(Instrução 1) No texto sobre cobrança e o CDC, qual artigo do Código de Defesa do Consumidor estabeleceu as regras gerais sobre a cobrança?
(Instrução 2) Imprima o trecho do texto sobre cobrança e o CDC começando em "Sobre a cobrança, o" e seguindo até "meio de comunicação.".

(Texto exibido)
==================================================

Quanto à alteração legislativa, é de se considerar que o assunto é matéria de competência concorrente dos entes da federação, nos termos do artigo 24, V, da Constituição Federal. Mas ao estado é vedado dispor daquilo que a lei federal já o fez através do Código de Defesa do Consumidor (CDC).
Sobre a cobrança, o artigo 42 do CDC estabeleceu as regras gerais, ao prever — naquilo que aqui interessa — que “o consumidor inadimplente não será exposto ao ridículo, nem será exposto a qualquer tipo de constrangimento ou ameaça”. Tal vedação não distingue nem impede qualquer tipo de meio de comunicação.
Não se discorrerá, aqui, a respeito do telemarketing, porque, apesar da equiparação feita pela nova lei paulista, esta teve apenas a finalidade de permitir o cadastro dos devedores e vedar o contato telefônico. Uma “gambiarra” bem ao estilo brasileiro.
Será que o ente estadual pode fazer essa equiparação e impor a restrição? Essa é a questão que os doutrinadores e julgadores terão de estudar.
Parece que tal restrição é inconstitucional, pois, no caso, o silêncio da norma geral editada pela União (o CDC) sobre a forma de comunicação deve ser entendido como uma liberdade total no uso de métodos de cobrança, desde que respeitem o artigo 42, e, evidentemente, a dignidade da pessoa, e que não pode ser restringida pelo legislador estadual ou municipal.

==================================================

[Registros extraídos de uma coleção]
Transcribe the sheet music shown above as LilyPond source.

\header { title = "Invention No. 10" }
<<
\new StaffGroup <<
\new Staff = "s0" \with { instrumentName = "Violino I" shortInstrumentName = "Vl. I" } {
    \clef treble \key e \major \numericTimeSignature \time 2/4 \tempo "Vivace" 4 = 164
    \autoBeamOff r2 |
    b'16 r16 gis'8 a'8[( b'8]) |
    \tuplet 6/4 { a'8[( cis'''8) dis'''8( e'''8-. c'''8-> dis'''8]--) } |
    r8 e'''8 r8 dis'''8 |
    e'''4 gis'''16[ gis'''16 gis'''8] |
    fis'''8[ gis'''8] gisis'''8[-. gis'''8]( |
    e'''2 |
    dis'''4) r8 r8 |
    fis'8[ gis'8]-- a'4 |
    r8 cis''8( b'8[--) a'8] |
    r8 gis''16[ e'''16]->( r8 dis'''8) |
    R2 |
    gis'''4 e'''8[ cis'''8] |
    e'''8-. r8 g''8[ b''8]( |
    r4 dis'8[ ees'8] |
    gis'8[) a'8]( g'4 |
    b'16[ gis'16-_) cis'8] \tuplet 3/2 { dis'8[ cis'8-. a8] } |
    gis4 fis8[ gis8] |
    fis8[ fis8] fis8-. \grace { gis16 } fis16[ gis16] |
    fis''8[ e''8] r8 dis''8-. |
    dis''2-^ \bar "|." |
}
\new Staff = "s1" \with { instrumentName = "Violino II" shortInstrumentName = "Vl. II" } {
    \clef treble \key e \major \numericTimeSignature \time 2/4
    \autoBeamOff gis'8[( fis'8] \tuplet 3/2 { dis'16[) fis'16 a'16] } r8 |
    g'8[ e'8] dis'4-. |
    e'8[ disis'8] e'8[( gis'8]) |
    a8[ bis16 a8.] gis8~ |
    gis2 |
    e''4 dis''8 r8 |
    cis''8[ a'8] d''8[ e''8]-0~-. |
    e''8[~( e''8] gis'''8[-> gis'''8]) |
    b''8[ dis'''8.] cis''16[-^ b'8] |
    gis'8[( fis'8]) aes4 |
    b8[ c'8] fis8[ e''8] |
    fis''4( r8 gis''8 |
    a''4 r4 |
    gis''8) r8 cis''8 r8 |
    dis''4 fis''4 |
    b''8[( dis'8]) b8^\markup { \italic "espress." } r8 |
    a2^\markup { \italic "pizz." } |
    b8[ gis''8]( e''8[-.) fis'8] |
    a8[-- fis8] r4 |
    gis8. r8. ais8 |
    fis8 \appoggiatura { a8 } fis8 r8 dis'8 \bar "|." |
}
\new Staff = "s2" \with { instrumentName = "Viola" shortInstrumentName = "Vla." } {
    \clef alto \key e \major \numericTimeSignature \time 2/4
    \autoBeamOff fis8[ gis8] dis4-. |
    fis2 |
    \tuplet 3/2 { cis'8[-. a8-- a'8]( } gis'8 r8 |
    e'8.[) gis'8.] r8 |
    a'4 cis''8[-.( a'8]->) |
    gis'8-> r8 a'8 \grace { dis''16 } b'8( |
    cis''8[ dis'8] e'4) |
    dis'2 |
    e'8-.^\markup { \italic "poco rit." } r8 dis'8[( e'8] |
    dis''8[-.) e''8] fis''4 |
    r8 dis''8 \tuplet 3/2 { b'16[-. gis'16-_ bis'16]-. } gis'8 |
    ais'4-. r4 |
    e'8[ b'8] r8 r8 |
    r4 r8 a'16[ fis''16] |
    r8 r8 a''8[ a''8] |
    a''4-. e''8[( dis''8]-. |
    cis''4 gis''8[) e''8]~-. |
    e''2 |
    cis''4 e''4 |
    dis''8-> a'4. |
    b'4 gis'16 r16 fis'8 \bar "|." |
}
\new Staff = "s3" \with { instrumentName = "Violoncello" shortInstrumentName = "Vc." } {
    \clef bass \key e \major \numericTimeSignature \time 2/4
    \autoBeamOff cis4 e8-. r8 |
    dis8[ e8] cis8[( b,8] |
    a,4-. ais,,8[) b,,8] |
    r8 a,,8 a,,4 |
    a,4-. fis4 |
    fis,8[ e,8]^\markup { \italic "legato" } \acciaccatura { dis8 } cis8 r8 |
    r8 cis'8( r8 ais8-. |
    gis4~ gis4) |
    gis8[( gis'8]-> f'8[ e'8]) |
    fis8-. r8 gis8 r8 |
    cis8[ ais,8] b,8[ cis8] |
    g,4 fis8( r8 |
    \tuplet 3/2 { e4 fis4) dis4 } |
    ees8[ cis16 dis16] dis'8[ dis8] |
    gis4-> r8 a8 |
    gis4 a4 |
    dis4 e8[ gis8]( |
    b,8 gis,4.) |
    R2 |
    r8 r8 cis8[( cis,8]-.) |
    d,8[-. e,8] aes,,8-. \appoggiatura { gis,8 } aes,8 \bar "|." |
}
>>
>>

==================================================

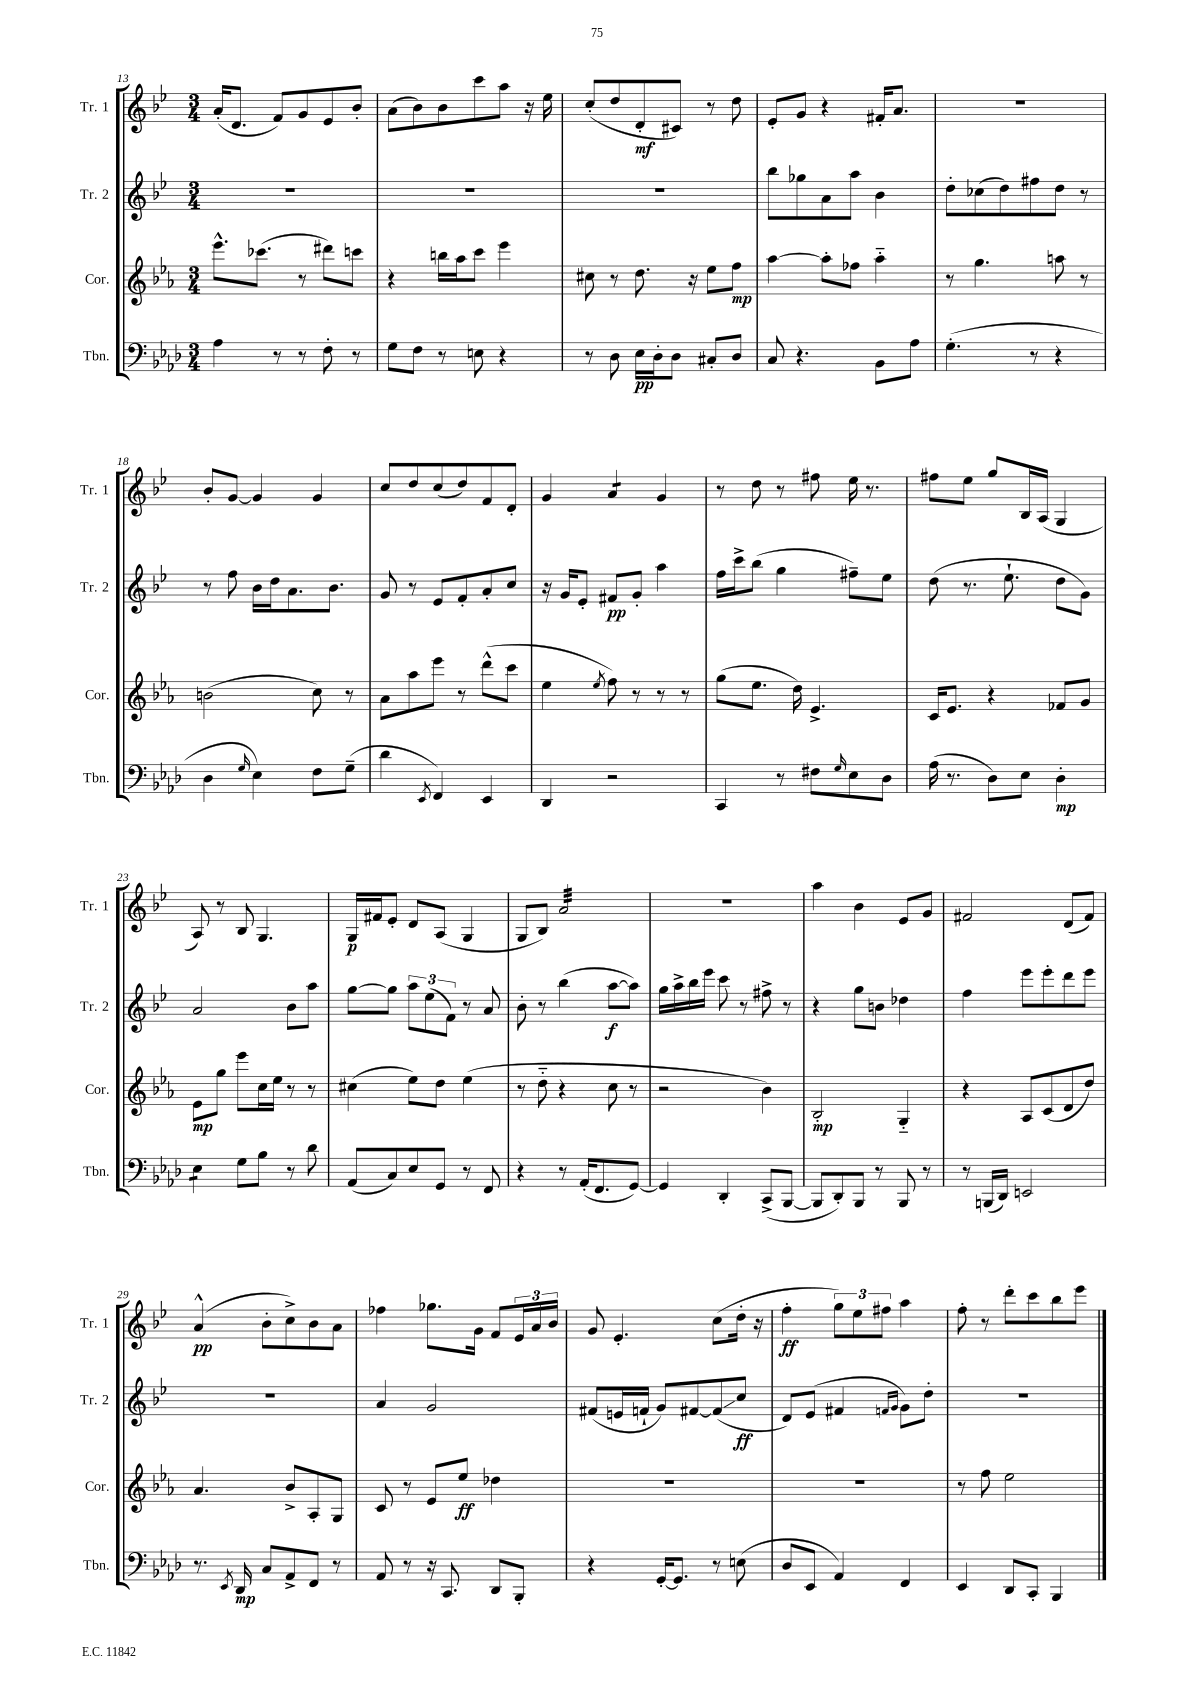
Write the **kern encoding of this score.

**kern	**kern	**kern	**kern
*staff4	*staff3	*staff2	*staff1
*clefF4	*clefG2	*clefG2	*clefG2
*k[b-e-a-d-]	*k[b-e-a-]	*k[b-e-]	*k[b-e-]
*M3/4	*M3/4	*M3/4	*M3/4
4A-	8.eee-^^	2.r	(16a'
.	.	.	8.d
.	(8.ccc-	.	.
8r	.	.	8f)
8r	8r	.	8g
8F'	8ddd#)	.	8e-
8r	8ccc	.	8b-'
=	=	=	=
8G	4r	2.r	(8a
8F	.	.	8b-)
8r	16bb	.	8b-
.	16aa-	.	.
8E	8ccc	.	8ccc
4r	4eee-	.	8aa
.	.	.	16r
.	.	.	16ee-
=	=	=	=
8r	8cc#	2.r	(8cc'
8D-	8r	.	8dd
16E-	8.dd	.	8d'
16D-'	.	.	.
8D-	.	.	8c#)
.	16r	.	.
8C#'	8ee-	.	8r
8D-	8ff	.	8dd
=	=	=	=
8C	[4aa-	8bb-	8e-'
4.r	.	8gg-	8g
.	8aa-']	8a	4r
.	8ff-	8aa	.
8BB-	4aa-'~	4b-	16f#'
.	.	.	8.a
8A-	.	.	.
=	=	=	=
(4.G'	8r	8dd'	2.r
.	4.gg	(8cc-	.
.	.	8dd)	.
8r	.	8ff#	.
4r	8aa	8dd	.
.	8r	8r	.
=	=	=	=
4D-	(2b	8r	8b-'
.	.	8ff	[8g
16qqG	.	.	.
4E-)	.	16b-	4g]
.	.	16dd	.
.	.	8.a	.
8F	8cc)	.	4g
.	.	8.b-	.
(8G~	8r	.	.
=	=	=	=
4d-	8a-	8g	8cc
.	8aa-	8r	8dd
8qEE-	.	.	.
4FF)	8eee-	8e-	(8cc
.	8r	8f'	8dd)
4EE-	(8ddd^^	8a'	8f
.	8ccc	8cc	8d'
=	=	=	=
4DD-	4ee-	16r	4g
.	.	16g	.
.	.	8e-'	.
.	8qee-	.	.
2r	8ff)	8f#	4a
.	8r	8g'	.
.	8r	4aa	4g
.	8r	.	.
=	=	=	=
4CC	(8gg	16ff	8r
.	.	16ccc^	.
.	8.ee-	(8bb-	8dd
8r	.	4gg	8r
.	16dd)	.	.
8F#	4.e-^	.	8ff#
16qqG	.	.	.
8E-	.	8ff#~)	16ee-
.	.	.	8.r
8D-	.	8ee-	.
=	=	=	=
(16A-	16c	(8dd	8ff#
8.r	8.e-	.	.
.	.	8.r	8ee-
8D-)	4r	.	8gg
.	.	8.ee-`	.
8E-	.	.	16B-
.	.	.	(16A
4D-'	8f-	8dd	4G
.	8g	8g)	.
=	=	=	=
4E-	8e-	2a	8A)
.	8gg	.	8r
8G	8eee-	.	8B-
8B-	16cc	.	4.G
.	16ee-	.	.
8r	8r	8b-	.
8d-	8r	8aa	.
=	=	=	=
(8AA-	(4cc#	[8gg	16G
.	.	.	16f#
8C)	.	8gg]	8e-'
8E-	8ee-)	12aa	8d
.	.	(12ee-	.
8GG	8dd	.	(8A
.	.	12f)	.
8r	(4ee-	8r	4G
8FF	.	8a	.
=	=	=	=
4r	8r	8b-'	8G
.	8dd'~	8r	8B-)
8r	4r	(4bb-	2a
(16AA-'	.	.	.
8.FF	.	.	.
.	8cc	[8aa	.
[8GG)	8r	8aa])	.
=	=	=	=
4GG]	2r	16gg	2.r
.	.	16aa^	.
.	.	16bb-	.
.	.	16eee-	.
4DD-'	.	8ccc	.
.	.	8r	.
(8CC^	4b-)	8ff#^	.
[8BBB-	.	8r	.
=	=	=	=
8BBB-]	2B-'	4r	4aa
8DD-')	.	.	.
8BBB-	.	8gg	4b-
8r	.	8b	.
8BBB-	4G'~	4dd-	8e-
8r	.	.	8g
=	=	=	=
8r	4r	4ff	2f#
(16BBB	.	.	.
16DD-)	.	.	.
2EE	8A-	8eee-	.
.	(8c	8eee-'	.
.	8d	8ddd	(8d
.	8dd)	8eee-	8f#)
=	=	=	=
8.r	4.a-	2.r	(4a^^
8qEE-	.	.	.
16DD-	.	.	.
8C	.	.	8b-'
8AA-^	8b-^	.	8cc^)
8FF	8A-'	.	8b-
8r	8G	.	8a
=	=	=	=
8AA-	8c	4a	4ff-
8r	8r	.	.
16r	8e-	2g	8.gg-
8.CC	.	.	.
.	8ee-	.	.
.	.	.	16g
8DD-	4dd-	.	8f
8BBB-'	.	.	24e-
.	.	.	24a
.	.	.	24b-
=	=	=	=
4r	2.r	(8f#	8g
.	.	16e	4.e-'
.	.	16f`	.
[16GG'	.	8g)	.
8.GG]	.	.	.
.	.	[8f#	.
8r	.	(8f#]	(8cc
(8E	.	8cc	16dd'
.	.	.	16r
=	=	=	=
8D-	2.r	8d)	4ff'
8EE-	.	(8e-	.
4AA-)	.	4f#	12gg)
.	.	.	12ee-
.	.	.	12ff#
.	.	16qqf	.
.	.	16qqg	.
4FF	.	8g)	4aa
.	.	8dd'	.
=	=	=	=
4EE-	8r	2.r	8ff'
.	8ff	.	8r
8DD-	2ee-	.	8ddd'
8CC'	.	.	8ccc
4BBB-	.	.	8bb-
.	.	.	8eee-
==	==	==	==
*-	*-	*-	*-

==================================================

(Solução do problema 1) O artigo 42 do CDC.

(Solução do problema 2)
Sobre a cobrança, o artigo 42 do CDC estabeleceu as regras gerais, ao prever — naquilo que aqui interessa — que “o consumidor inadimplente não será exposto ao ridículo, nem será exposto a qualquer tipo de constrangimento ou ameaça”. Tal vedação não distingue nem impede qualquer tipo de meio de comunicação.